Hakea purpurea is a species of flowering plant in the family Proteaceae. It grows in Queensland and New South Wales, Australia. It is a small shrub with needle-shaped leaves and clusters of red flowers in late winter to early spring.

==Description==
Hakea purpurea is a dense, upright, slightly spreading shrub 0.3-3 m high and 1 m wide. The branchlets are either smooth or with flattened, silky hairs. The leaves are needle-shaped and divide toward the apex into 2–7 segments that are 1.6-9.5 cm long and 0.8-1.5 mm wide and end in a sharp point 1-2 mm long. The leaves are thickly covered in short, matted, white or rusty coloured hairs quickly becoming smooth. Profuse reddish-purple flowers up to 3 cm long appear in spring in thick clusters in the leaf axils, sometimes on old wood. These are followed by smoothish ovoid woody seed capsules that are approximately 1.5 cm wide ending with an upturned beak.

==Taxonomy and naming==
Hakea purpurea was first formally described by William Jackson Hooker in 1848 and published the description in Journal of an Expedition into the Interior of Tropical Australia. Derived from the Latin purpureus meaning 'purple' or 'dull red with a tinge of blue' a reference to the colour of the flowers.

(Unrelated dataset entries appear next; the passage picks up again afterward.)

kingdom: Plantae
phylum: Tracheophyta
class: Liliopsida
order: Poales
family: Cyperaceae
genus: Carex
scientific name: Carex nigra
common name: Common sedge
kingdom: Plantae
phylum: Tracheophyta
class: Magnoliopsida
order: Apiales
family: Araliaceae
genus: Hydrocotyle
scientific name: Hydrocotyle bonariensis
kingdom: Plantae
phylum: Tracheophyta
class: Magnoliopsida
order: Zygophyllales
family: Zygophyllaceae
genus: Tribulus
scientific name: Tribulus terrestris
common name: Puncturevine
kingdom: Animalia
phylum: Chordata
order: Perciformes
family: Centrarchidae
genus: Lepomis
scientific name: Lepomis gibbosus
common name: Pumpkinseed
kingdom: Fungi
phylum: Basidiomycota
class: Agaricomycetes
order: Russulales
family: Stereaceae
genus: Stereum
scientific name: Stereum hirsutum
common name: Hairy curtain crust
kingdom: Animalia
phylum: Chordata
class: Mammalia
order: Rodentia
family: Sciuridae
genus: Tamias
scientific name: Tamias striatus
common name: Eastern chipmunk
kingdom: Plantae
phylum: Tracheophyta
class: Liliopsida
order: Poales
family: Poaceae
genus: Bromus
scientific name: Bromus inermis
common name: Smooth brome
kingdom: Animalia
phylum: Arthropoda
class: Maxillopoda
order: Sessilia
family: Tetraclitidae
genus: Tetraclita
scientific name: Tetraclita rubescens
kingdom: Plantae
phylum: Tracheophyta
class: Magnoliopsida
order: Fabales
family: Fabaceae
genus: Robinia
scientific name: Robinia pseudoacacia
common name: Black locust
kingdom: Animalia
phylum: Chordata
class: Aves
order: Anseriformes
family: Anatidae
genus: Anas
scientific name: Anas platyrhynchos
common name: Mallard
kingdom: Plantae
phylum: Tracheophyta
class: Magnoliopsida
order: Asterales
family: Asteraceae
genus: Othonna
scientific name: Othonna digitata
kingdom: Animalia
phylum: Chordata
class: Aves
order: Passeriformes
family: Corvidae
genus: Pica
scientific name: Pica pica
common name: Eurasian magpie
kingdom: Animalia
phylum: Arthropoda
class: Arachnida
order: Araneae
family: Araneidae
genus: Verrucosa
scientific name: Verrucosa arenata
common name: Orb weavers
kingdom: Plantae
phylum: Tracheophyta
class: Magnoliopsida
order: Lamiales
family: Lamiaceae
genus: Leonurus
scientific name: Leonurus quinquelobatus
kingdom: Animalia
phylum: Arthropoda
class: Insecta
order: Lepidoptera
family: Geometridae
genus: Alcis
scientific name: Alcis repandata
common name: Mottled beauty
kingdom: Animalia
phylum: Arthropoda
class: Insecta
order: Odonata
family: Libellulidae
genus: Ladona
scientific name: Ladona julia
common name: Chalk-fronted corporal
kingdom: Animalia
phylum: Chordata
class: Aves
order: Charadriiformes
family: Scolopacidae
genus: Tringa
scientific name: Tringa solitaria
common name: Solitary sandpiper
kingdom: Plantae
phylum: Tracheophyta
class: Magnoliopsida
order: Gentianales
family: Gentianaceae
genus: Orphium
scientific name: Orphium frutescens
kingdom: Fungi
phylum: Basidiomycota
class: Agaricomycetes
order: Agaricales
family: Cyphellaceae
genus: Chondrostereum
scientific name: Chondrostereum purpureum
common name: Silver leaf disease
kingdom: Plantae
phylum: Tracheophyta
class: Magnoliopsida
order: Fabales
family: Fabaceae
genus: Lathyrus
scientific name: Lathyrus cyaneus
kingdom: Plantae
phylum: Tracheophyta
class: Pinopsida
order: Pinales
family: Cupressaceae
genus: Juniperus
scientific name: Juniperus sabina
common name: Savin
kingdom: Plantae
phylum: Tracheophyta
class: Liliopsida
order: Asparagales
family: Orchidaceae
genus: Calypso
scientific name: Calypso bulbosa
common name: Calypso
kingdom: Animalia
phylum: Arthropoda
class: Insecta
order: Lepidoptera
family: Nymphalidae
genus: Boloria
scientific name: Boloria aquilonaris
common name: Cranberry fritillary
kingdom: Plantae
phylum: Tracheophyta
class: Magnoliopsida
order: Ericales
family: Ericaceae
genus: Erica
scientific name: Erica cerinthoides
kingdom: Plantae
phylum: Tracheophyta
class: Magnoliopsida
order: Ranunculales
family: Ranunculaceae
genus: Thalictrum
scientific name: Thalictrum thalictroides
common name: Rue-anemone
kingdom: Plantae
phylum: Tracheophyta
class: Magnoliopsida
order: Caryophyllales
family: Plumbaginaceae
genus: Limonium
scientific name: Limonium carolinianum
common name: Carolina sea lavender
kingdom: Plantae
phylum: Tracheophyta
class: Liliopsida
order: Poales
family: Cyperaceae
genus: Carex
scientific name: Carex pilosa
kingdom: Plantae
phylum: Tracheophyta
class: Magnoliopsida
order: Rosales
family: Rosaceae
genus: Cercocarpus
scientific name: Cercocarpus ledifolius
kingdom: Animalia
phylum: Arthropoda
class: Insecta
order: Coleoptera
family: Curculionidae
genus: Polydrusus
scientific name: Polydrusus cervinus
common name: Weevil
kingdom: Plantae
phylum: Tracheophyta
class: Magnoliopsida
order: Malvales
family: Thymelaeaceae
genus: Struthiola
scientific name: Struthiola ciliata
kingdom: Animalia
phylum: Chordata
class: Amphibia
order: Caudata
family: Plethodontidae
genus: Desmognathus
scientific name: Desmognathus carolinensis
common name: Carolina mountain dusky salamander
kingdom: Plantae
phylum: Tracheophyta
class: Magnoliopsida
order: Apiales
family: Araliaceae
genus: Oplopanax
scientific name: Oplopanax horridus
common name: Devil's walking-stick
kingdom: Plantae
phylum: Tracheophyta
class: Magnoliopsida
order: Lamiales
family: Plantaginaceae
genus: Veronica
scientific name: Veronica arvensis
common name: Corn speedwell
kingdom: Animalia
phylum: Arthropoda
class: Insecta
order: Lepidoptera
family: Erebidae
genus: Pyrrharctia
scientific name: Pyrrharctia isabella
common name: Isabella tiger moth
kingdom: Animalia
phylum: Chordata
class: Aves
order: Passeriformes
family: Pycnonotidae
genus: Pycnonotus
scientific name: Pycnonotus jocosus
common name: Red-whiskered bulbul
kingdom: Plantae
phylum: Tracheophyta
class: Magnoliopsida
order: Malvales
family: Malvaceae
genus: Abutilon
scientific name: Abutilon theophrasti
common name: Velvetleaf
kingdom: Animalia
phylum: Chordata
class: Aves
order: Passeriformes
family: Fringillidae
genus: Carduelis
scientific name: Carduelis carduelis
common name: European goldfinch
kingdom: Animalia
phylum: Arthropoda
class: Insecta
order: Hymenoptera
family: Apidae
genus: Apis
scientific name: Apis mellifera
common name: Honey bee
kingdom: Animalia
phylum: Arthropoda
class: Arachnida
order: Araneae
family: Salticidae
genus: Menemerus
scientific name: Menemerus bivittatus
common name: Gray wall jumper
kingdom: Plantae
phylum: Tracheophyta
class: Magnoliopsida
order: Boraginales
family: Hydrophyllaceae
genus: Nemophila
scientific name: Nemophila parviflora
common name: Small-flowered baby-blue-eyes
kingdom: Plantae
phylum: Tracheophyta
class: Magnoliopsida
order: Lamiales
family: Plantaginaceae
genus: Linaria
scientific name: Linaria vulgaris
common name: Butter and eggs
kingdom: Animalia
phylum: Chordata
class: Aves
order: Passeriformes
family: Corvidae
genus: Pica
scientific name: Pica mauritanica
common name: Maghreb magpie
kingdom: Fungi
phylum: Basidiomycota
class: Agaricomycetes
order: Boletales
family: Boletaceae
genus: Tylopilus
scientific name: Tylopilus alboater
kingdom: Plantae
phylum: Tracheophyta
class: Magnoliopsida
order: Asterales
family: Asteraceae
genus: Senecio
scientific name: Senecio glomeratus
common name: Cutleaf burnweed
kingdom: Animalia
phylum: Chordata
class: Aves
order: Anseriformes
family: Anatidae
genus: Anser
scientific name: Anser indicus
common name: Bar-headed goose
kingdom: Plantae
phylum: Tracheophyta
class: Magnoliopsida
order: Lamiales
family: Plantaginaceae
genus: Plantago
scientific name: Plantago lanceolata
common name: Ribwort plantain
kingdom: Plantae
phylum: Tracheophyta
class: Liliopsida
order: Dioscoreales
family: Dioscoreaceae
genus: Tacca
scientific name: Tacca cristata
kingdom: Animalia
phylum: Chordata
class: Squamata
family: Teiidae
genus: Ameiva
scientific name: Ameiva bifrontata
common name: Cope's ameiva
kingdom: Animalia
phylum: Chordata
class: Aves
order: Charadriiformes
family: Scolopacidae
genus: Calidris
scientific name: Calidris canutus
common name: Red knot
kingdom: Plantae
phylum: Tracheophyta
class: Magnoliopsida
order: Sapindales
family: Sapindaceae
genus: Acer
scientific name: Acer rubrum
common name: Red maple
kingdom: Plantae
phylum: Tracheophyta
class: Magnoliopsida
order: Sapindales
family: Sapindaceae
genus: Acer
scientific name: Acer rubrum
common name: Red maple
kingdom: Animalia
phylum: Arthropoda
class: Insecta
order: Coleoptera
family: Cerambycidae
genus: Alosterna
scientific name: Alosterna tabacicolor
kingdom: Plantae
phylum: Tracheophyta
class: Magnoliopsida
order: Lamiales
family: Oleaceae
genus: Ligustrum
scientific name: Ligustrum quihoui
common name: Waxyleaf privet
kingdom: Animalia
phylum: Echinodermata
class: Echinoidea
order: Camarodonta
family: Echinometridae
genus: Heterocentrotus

==Distribution and habitat==
Hakea purpurea occurs in central Queensland and has an isolated occurrence in hills north of Yetman in New South Wales. Grows in open forest, woodland and heath, mostly in sandy soil.

==Cultivation==
A very showy species good for garden cultivation. Tolerant of fairly heavy frosts and attractive to nectar eating birds.